Koss Vs. Sonic
Two legendary guitarists in two hair-tastic live clips from the summer of 1970
Greetings, Jagged Time Lapsers, and welcome all you new subscribers!
If you’re new here (and even if you aren’t), please make yourself comfortable and be sure to dig around the JTL archive, which now contains over a hundred posts concerning all manner of the sort of music that makes life worth living. I will of course be hitting your email box with new “content” 2-3 times a week, but the vast majority of those previous JTL entries are evergreen. That’s the great thing about music — once it’s been recorded and released, you can always go back to it again… and of course there’s no shame (or at least there shouldn’t be) in discovering something months, years or decades after its original release.
While I don’t have a lot of time to write this week due to pressing deadlines — and prepping for my acoustic gig this Friday at the Morton Memorial Library in Rhinecliff, NY, should any of you find yourself in the neighborhood — I just couldn’t let September 14 go by without observing the birthdays of two legendary (yet somehow still underappreciated) guitarists: Paul Kossoff and Fred “Sonic” Smith.
If you love the hard and heavy rock of the late ‘60s and early ‘70s, both gents will undoubtedly already be quite familiar to you. But household names they sadly are not, despite the fact that their respective bands — Free and the MC5 — both achieved a decent amount of commercial and critical success in their day.
Kossoff was one of the finest guitarists to emerge from the British blues boom of the 1960s, a player of rare sensitivity and feel with a stunning finger vibrato technique that could go from a whisper to a scream and back again. Smith was a rock and roller from the get-go, who formed his punchy rhythm and lead style while banging out Chuck Berry covers in his Detroit bedroom with neighborhood friend and eventual MC5 guitar partner Wayne Kramer. But while their musical approaches were considerably different, both men made the most of their era’s high-volume advancements in guitar amplification — and, as these two clips from the summer of 1970 demonstrate — neither were afraid to work up a serious sweat onstage.
I adore both of these clips so much, and not just because of the dynamic, dynamite performances they preserve. They also really capture the intrinsic funkiness of what rock concerts were like back in 1970, with jerry-rigged stages and sound systems that bore little resemblance to the highly professional set-ups that would soon be par for the concert industry course. This was also the summer after Woodstock (and Altamont), when outdoor shows were the scene to make, be they gigantic (like England’s Isle of Wight Festival, which attracted an estimated 300,000-700,000 attendees in 1970) or relatively modest (like the MC5’s concert at Wayne State University’s Tartar Field). Concertgoers were dressed fashionably for the occasion, and there’s a tremendous amount of tremendous hair on display in these clips, both offstage and on.

****

List every person the Koss Vs. Sonic post above mentions by name.

****

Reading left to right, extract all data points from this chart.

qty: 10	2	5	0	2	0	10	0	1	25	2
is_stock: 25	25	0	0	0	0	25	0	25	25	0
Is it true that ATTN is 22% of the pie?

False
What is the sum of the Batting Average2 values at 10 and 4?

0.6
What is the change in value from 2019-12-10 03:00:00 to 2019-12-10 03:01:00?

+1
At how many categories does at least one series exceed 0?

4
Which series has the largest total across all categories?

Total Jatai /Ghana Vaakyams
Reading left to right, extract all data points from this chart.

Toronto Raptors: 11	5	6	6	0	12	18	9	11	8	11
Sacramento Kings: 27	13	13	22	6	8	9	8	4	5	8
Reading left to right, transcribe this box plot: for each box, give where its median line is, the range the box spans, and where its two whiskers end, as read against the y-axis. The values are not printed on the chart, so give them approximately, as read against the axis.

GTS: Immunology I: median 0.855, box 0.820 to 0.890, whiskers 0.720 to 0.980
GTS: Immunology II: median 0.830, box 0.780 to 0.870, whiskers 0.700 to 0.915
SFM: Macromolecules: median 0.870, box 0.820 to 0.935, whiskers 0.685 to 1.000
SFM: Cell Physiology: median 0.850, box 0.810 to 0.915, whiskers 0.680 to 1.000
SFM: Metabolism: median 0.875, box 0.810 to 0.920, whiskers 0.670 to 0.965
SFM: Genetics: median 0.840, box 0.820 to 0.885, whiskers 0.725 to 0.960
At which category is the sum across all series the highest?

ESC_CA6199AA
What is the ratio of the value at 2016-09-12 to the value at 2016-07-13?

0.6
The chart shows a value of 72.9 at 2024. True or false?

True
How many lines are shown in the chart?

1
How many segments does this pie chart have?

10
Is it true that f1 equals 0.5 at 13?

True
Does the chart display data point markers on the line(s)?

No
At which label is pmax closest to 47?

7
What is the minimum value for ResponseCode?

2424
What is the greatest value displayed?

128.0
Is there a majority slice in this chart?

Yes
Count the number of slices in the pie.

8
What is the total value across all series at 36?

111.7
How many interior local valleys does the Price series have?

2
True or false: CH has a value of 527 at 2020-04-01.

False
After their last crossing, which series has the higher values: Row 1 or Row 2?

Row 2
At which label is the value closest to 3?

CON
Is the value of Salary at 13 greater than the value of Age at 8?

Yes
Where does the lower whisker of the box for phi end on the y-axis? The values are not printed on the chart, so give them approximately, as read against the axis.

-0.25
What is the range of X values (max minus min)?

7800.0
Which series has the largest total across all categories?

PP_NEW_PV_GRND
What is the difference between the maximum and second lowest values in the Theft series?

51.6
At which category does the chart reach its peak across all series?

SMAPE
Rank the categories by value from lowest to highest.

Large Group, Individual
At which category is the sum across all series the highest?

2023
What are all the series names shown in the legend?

****

» Exercise response
Paul Kossoff, Fred "Sonic" Smith, Chuck Berry, Wayne Kramer